L’affermazione che ho citato è però fatta in modo assoluto, come se si trattasse di un principio sempre valido ed applicabile.

Penso che questa convinzione derivi da un’illusione al contrario, quella di poter determinare la razionalità delle scelte con criteri numerici.

È evidentemente vero che se una valutazione probabilistica è alla base di una scelta questa valutazione deve essere matematicamente corretta: giocare al lotto i numeri in ritardo è una sciocchezza.

Non è invece vero che il valore di ciò che cerchiamo di ottenere si possa misurare con criteri esclusivamente numerici: questo vale per tutti i beni economici. Il criterio probabilistico puro può andar bene per le valutazioni di uno speculatore professionale, ma non è certo valido per chi ha un problema immediato da risolvere: per chi ha la necessità di una somma di denaro per pagare un intervento dal quale dipende la sua sopravvivenza non si comporterà molto razionalmente giocandosi a testa e croce una somma doppia di quella che gli occorre, potendo disporre con certezza del necessario.

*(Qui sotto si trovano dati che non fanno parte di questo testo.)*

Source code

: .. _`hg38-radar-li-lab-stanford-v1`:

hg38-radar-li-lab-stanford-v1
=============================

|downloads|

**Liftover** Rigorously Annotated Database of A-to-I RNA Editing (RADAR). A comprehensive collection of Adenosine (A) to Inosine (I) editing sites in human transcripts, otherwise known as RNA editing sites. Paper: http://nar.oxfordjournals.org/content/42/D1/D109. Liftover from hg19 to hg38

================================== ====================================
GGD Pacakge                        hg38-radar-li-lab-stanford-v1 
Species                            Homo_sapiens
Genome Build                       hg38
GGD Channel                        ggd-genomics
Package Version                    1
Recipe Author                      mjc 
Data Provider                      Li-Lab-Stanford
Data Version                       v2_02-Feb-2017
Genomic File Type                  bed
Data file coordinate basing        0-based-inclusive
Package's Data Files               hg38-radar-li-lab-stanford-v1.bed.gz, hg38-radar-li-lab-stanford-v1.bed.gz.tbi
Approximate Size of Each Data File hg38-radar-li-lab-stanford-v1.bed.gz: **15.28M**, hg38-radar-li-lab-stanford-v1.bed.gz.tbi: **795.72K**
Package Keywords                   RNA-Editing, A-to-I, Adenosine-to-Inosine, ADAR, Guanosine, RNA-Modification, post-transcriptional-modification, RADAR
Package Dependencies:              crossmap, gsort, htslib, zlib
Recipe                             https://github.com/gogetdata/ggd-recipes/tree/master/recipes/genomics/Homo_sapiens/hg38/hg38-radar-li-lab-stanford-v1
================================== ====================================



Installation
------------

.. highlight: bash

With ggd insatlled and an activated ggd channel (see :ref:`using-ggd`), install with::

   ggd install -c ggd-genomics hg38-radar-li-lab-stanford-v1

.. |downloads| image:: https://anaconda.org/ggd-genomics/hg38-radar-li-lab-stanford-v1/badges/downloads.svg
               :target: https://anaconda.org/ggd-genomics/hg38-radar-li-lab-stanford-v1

La pretesa di inquadrare in termini algebrici le nostre scelte è a mio avviso un grave bias, un’illusione di saperne di più, dalla quale dovrebbero guardarsi coloro che si propongono di insegnare a ragionare.

Questo argomento si presta a considerazioni sui meccanismi di base delle nostre scelte, sui quali mi riprometto di tornare presto.

Devo però riconoscere che c’è una persona che, con assoluta coerenza, applica in modo rigoroso la teoria del vantaggio previsto, incarnando l’ideale della razionalità del comportamento ed ottenendo risultati sorprendenti. Per questa persona l’ultimo centesimo vale esattamente quanto il primo, e non c’è framing che possa convincerlo del contrario.

Il suo nome è Paperon de’ Paperoni, e tutti dovremmo seguirne il fulgido esempio!